Mentre sto chiudendo questo lavoro è arrivata la notizia di nuove misure urgenti. Pechino ha imposto il lockdown a 1,7 milioni di persone nel distretto di Daxing, a sud della capitale dove si trova il nuovo aeroporto, dopo che sono stati trovati sei casi di Covid-19 per un totale nella città salito a quota 15. “I casi rilevati a Daxing hanno lanciato l’allarme ed evidenziato che la situazione epidemica è ancora dura e complessa. Non possiamo diminuire l’attenzione sulla prevenzione dei casi emersi e sul loro rimbalzo domestico”, ha affermato Xu Hejian, portavoce della municipalità, in conferenza stampa. Per questo Pechino ha anche esteso a 28 giorni il periodo di restrizioni a chiunque arrivi dall’estero, di cui 14 di quarantena in strutture centralizzate. E’ stato anche deciso dalla Commissione dell’ istruzione municipale, riunitasi per adottare misure urgenti, ha deciso di anticipare di due settimane, a lunedì 25 gennaio, la chiusura delle scuole e degli asili ancora aperti, in vista della festività del Capodanno lunare cinese che parte il 12 febbraio. nell’ambito delle misure per contrastare e prevenire una nuova ondata di Covid-19. In base alla nuova situazione , la riapertura è prevista al primo marzo, ma la decisione finale sarà adottata dalle autorità in base all’andamento dell’epidemia. L’insegnamento sarà effettuato mediante la didattica a distanza.
Il successo della Cina non è stato dovuto a fortuna
Nel testo, Lee Siu Hin, spiega che: “…il successo della Cina nel contrastare il virus, non è stato fortuna. I cinesi hanno un forte senso di responsabilità sociale per l’azione collettiva e la gente ha fiducia nel governo e segue le sue istruzioni. Credono profondamente nella concezione “Uniti vinceremo”. Le persone si sentivano orgogliose di partecipare attivamente alla guerra popolare nazionale contro il COVID-19. Anche altri paesi che hanno intrapreso azioni simili, per lo più paesi socialisti come Cuba, Vietnam e Laos, si sono rapidamente ripresi dalla crisi.
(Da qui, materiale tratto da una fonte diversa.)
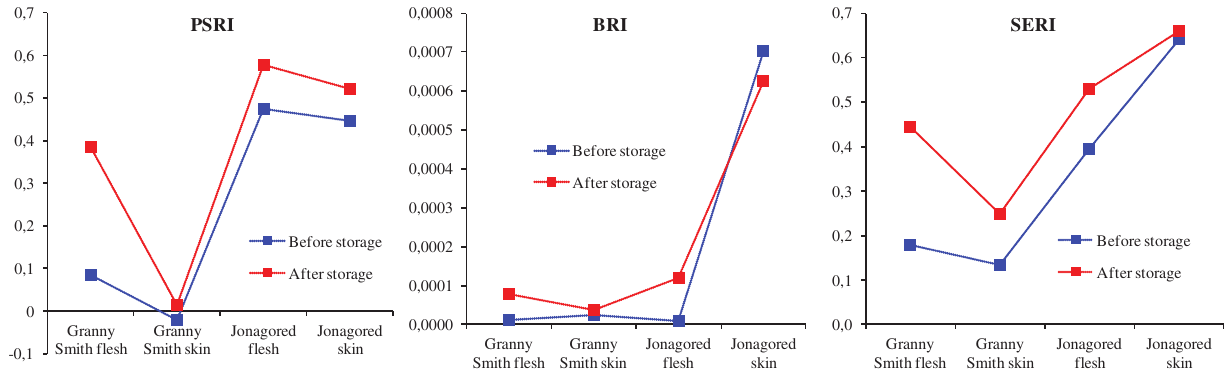
Figure 2. The created indices to detecting the effect of chilling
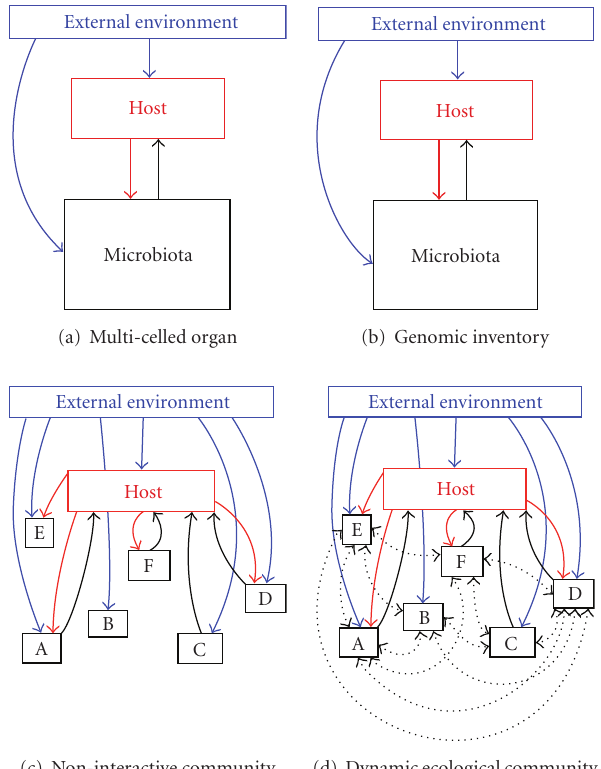
Figure 1: Four conceptualizations of human microbiota that focus to varying degrees on structure and/or function of the microbiota as a whole or of the component microbial taxa. Assumptions and implications of the extremes of simplicity and tractability on one hand (the multicelled organ conceptualization, Figure 1(a)) and complexity and relative intractability (the dynamic ecological com- munity conceptualization, Figure 1(d)) are described in Table 1. All the interactions (linking arrows) are mediated to some extent by changes in the internal environment, which is not shown to enhance clarity. Mechanisms underlying the various interactions, including the role of internal environment, are depicted in Figure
Secondo “CoronaShock and Socialism”, Tricontinental: Institute for Social Research, i governi come Cuba, Venezuela, Vietnam e Kerala, India, sono stati in grado di affrontare meglio il virus, perché hanno impiegato strategie come quella cinese, e hanno avuto “un approccio basato sulla scienza”. Hanno inoltre un settore pubblico e statale, su cui possono fare affidamento socialmente, per la produzione dei materiali necessari per combattere il virus, e utilizzano l’azione popolare “per spezzare energicamente la catena dell’infezione…”.